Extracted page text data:
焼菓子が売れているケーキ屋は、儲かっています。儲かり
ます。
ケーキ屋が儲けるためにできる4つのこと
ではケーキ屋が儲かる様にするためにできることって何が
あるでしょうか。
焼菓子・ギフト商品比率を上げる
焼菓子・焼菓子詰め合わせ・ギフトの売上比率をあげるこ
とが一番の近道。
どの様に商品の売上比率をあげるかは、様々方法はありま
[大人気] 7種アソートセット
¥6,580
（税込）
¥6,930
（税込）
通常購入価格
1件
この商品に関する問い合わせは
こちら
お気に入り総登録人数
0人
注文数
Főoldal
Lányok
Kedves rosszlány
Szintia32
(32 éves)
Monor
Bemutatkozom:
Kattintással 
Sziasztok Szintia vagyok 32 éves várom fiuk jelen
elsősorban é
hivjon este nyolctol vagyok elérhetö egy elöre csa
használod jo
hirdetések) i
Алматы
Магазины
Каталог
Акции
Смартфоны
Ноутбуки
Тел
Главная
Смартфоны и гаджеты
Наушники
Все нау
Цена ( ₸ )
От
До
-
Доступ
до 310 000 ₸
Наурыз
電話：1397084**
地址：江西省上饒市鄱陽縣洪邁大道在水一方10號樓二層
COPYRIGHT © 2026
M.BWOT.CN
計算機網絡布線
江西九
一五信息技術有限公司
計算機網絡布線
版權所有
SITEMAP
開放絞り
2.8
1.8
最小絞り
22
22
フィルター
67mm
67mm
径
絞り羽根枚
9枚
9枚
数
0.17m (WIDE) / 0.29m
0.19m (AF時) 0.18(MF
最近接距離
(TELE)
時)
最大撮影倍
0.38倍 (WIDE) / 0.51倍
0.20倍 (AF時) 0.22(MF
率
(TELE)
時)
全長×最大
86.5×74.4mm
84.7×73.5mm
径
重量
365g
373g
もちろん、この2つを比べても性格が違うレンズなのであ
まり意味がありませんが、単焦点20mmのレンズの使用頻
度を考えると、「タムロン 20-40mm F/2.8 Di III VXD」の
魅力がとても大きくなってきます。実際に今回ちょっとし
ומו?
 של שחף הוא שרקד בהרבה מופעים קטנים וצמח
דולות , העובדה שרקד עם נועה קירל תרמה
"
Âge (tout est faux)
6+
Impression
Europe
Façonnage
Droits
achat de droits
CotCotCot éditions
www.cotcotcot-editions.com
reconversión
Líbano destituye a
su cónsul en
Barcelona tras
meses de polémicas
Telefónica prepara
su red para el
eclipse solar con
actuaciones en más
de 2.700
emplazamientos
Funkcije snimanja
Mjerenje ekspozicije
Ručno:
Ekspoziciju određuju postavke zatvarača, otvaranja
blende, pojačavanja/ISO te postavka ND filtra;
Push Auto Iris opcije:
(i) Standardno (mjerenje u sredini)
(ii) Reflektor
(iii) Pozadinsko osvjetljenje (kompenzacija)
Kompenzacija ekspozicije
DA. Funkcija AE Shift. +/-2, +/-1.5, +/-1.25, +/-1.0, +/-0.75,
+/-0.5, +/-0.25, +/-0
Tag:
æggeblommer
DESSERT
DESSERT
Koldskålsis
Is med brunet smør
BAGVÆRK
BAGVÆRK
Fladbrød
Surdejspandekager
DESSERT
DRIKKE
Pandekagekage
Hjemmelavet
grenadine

* Job *
Convert every line of the records above into a JSON list of strings, one string per line, leaving out blank lines.

* Solution for this task *
[
  "焼菓子が売れているケーキ屋は、儲かっています。儲かり",
  "ます。",
  "ケーキ屋が儲けるためにできる4つのこと",
  "ではケーキ屋が儲かる様にするためにできることって何が",
  "あるでしょうか。",
  "焼菓子・ギフト商品比率を上げる",
  "焼菓子・焼菓子詰め合わせ・ギフトの売上比率をあげるこ",
  "とが一番の近道。",
  "どの様に商品の売上比率をあげるかは、様々方法はありま",
  "[大人気] 7種アソートセット",
  "¥6,580",
  "（税込）",
  "¥6,930",
  "（税込）",
  "通常購入価格",
  "1件",
  "この商品に関する問い合わせは",
  "こちら",
  "お気に入り総登録人数",
  "0人",
  "注文数",
  "Főoldal",
  "Lányok",
  "Kedves rosszlány",
  "Szintia32",
  "(32 éves)",
  "Monor",
  "Bemutatkozom:",
  "Kattintással ",
  "Sziasztok Szintia vagyok 32 éves várom fiuk jelen",
  "elsősorban é",
  "hivjon este nyolctol vagyok elérhetö egy elöre csa",
  "használod jo",
  "hirdetések) i",
  "Алматы",
  "Магазины",
  "Каталог",
  "Акции",
  "Смартфоны",
  "Ноутбуки",
  "Тел",
  "Главная",
  "Смартфоны и гаджеты",
  "Наушники",
  "Все нау",
  "Цена ( ₸ )",
  "От",
  "До",
  "-",
  "Доступ",
  "до 310 000 ₸",
  "Наурыз",
  "電話：1397084**",
  "地址：江西省上饒市鄱陽縣洪邁大道在水一方10號樓二層",
  "COPYRIGHT © 2026",
  "M.BWOT.CN",
  "計算機網絡布線",
  "江西九",
  "一五信息技術有限公司",
  "計算機網絡布線",
  "版權所有",
  "SITEMAP",
  "開放絞り",
  "2.8",
  "1.8",
  "最小絞り",
  "22",
  "22",
  "フィルター",
  "67mm",
  "67mm",
  "径",
  "絞り羽根枚",
  "9枚",
  "9枚",
  "数",
  "0.17m (WIDE) / 0.29m",
  "0.19m (AF時) 0.18(MF",
  "最近接距離",
  "(TELE)",
  "時)",
  "最大撮影倍",
  "0.38倍 (WIDE) / 0.51倍",
  "0.20倍 (AF時) 0.22(MF",
  "率",
  "(TELE)",
  "時)",
  "全長×最大",
  "86.5×74.4mm",
  "84.7×73.5mm",
  "径",
  "重量",
  "365g",
  "373g",
  "もちろん、この2つを比べても性格が違うレンズなのであ",
  "まり意味がありませんが、単焦点20mmのレンズの使用頻",
  "度を考えると、「タムロン 20-40mm F/2.8 Di III VXD」の",
  "魅力がとても大きくなってきます。実際に今回ちょっとし",
  "ומו?",
  " של שחף הוא שרקד בהרבה מופעים קטנים וצמח",
  "דולות , העובדה שרקד עם נועה קירל תרמה",
  "\"",
  "Âge (tout est faux)",
  "6+",
  "Impression",
  "Europe",
  "Façonnage",
  "Droits",
  "achat de droits",
  "CotCotCot éditions",
  "www.cotcotcot-editions.com",
  "reconversión",
  "Líbano destituye a",
  "su cónsul en",
  "Barcelona tras",
  "meses de polémicas",
  "Telefónica prepara",
  "su red para el",
  "eclipse solar con",
  "actuaciones en más",
  "de 2.700",
  "emplazamientos",
  "Funkcije snimanja",
  "Mjerenje ekspozicije",
  "Ručno:",
  "Ekspoziciju određuju postavke zatvarača, otvaranja",
  "blende, pojačavanja/ISO te postavka ND filtra;",
  "Push Auto Iris opcije:",
  "(i) Standardno (mjerenje u sredini)",
  "(ii) Reflektor",
  "(iii) Pozadinsko osvjetljenje (kompenzacija)",
  "Kompenzacija ekspozicije",
  "DA. Funkcija AE Shift. +/-2, +/-1.5, +/-1.25, +/-1.0, +/-0.75,",
  "+/-0.5, +/-0.25, +/-0",
  "Tag:",
  "æggeblommer",
  "DESSERT",
  "DESSERT",
  "Koldskålsis",
  "Is med brunet smør",
  "BAGVÆRK",
  "BAGVÆRK",
  "Fladbrød",
  "Surdejspandekager",
  "DESSERT",
  "DRIKKE",
  "Pandekagekage",
  "Hjemmelavet",
  "grenadine"
]